A major challenge in publishing linked Cultural Heritage (CH) on the web is semantic interoperability. This is due to the heterogeneity of the contents and the distributed content creation model where publishers focus on their own data with little consideration on the others’ data. Since historical collections nearly always contain text, various shared challenges of knowledge extraction are encountered in the content creation process. For example, one has to deal with OCR errors, data cleaning, recognize names and other entities, and more complex structures based on them. A tricky question encountered immediately is how to do semantic disambiguation between names and concepts in order to do data linking correctly. As a solution approach, the “Sampo” model is presented arguing for establishing a shared Linked Data content and service infrastructure for an application domain, and more generally beyond that, on a national and international level. The model is based on using domain independent data standards, on a model for aligning metadata models, and on sharing domain specific ontologies for populating the metadata models. The harmonized data is published for machines as a linked data service infrastructure, to be used by applications for human users. To illustrate and evaluate the model and need for shared Linked Data infrastructures, several applications on the Web, such as CultureSampo, BookSampo, WarSampo, and Norssi Alumni on the Semantic Web, are presented. Here a related linguistic service ARPA, ontology services ONKI/Finto and HIPLA for keyword thesauri and historical places and maps, and the Linked Data Finland platform for data services are used.

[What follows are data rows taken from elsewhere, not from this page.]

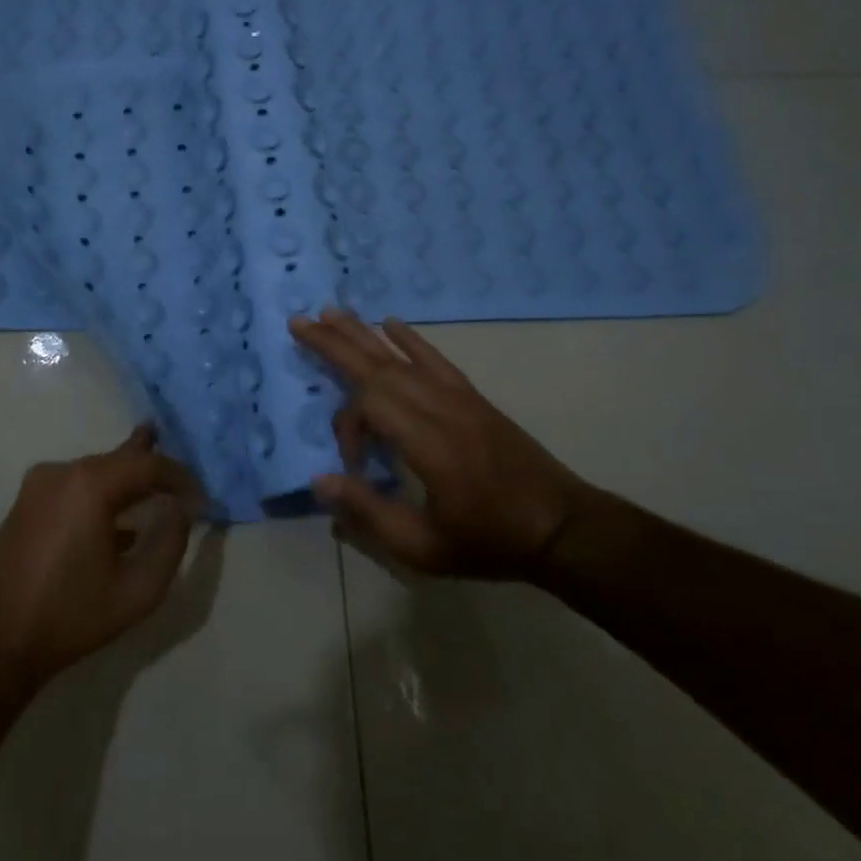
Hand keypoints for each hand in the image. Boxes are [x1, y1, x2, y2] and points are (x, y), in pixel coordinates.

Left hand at [0, 426, 204, 691]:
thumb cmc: (69, 616)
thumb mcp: (137, 590)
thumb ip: (169, 544)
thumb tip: (181, 511)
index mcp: (90, 484)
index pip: (148, 465)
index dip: (180, 477)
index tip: (201, 499)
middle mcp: (63, 472)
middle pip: (118, 459)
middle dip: (150, 461)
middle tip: (175, 451)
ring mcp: (38, 486)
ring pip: (95, 471)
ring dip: (125, 478)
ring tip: (151, 477)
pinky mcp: (25, 505)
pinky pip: (75, 487)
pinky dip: (101, 493)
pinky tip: (116, 515)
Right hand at [289, 309, 600, 579]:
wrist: (561, 527)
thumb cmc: (490, 541)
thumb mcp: (424, 548)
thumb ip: (369, 513)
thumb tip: (320, 481)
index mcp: (429, 443)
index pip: (370, 405)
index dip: (348, 427)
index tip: (354, 467)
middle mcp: (440, 408)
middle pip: (378, 366)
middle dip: (335, 343)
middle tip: (299, 321)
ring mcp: (459, 397)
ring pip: (401, 356)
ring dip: (363, 333)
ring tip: (331, 312)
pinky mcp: (472, 397)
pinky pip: (434, 359)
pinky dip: (410, 339)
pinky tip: (391, 322)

Eero Hyvönen is director of Helsinki Centre for Digital Humanities (HELDIG) at the University of Helsinki and professor of semantic media technology at Aalto University, Department of Computer Science where he directs the Semantic Computing Research Group (SeCo) specializing on Semantic Web technologies and applications. A major recent theme (2001-) in his research has been development of the national level semantic web infrastructure and its applications in different areas. Eero Hyvönen has published nearly 400 research articles and books and has got several international and national awards. He acts in the editorial boards of Semantic Web – Interoperability, Usability, Applicability, Semantic Computing, International Journal of Metadata, Semantics, and Ontologies, and International Journal on Semantic Web and Information Systems, and has co-chaired and acted in the programme committees of tens of major conferences.